GuideReference
TrainingSupportCommunity

Tuning recommendations

akamai_appsec_tuning_recommendations

Returns tuning recommendations for the specified attack group or rule (or, if both the attack_group and the rule_id arguments are not included, returns tuning recommendations for all the attack groups and rules in the specified security policy).

Tuning recommendations help minimize the number of false positives triggered by a security policy. With a false positive, a client request is marked as having violated the security policy restrictions even though it actually did not.

Tuning recommendations are returned as attack group or rule exceptions: if you choose, you can copy the response and use the akamai_appsec_attack_group resource to add the recommended exception to an attack group or the akamai_appsec_rule resource to add the recommended exception to a rule.

If the data source response is empty, that means that there are no further recommendations for tuning your security policy or attack group.

If you need, you can manually merge a recommended exception for an attack group or a rule with the exception previously configured.

Example

provider "akamai" {
  edgerc = "~/.edgerc"
}

data "akamai_appsec_configuration" "configuration" {
  name = var.security_configuration
}

data "akamai_appsec_tuning_recommendations" "policy_recommendations" {
  config_id          = data.akamai_appsec_configuration.configuration.config_id
  security_policy_id = var.security_policy_id
}

output "policy_recommendations_json" {
  value = data.akamai_appsec_tuning_recommendations.policy_recommendations.json
}

data "akamai_appsec_tuning_recommendations" "attack_group_recommendations" {
  config_id          = data.akamai_appsec_configuration.configuration.config_id
  security_policy_id = var.security_policy_id
  ruleset_type       = var.ruleset_type
  attack_group       = var.attack_group
}

output "attack_group_recommendations_json" {
  value = data.akamai_appsec_tuning_recommendations.attack_group_recommendations.json
}

Argument reference

The following arguments are supported:

  • config_id - (Required). Unique identifier of the security configuration you want tuning recommendations for.
  • security_policy_id - (Required). Unique identifier of the security policy you want tuning recommendations for.
  • ruleset_type - (Optional). Type of ruleset used by the security configuration you want tuning recommendations for. Supported values are active and evaluation. Defaults to active.
  • attack_group - (Optional). Unique name of the attack group you want tuning recommendations for. If both attack_group and rule_id not included, recommendations are returned for all attack groups.
  • rule_id - (Optional).
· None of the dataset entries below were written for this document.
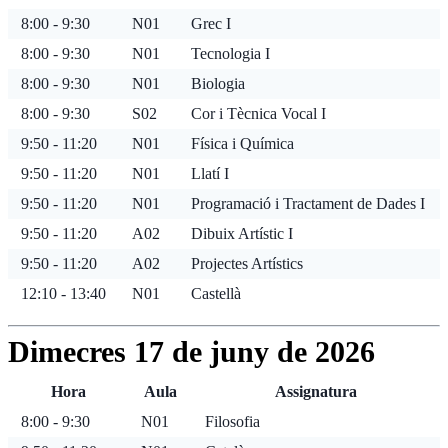
8:00 - 9:30
N01
Grec I
8:00 - 9:30
N01
Tecnologia I
8:00 - 9:30
N01
Biologia
8:00 - 9:30
S02
Cor i Tècnica Vocal I
9:50 - 11:20
N01
Física i Química
9:50 - 11:20
N01
Llatí I
9:50 - 11:20
N01
Programació i Tractament de Dades I
9:50 - 11:20
A02
Dibuix Artístic I
9:50 - 11:20
A02
Projectes Artístics
12:10 - 13:40
N01
Castellà
Dimecres 17 de juny de 2026
Hora
Aula
Assignatura
8:00 - 9:30
N01
Filosofia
Unique id of the rule you want tuning recommendations for. If both attack_group and rule_id not included, recommendations are returned for all attack groups.

Attributes reference

In addition to the arguments above, the following attribute is exported:

  • json - JSON-formatted list of the tuning recommendations for the security policy, the attack group or the rule. The exception block format in a recommendation conforms to the exception block format used in condition_exception element of attack_group or ASE rule resource.